GIVEN REQUEST. List each line in the records below that contains the string "barcode", copying every such line in full.
***** GIVEN INFORMATION
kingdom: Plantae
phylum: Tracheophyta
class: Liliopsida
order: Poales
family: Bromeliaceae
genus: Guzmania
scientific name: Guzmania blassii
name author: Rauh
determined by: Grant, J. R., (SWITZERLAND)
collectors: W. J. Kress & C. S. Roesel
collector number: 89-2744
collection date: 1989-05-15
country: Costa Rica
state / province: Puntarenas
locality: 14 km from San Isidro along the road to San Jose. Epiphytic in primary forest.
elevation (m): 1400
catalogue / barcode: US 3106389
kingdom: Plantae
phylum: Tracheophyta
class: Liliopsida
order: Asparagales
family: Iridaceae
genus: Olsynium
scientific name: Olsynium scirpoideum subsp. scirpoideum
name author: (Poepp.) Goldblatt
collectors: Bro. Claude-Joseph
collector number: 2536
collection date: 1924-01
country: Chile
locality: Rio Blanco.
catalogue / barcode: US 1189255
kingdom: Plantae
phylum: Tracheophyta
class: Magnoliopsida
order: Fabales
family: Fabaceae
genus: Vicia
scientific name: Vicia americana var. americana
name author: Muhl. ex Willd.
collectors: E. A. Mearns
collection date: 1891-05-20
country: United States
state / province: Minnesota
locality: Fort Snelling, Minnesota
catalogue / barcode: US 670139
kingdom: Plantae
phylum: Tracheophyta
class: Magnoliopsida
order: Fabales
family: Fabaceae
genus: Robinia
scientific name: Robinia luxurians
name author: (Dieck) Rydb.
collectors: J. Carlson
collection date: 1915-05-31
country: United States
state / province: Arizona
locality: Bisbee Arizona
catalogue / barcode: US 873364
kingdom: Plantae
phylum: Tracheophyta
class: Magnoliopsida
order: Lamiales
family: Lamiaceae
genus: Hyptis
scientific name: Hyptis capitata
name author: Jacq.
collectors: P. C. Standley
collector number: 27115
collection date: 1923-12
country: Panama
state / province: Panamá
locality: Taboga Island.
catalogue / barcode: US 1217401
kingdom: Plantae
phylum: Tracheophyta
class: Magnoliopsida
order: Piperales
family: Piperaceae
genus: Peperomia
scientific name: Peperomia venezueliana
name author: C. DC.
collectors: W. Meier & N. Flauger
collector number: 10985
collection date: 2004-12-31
**********
RESULT OF THIS EXERCISE.
catalogue / barcode: US 3106389
catalogue / barcode: US 1189255
catalogue / barcode: US 670139
catalogue / barcode: US 873364
catalogue / barcode: US 1217401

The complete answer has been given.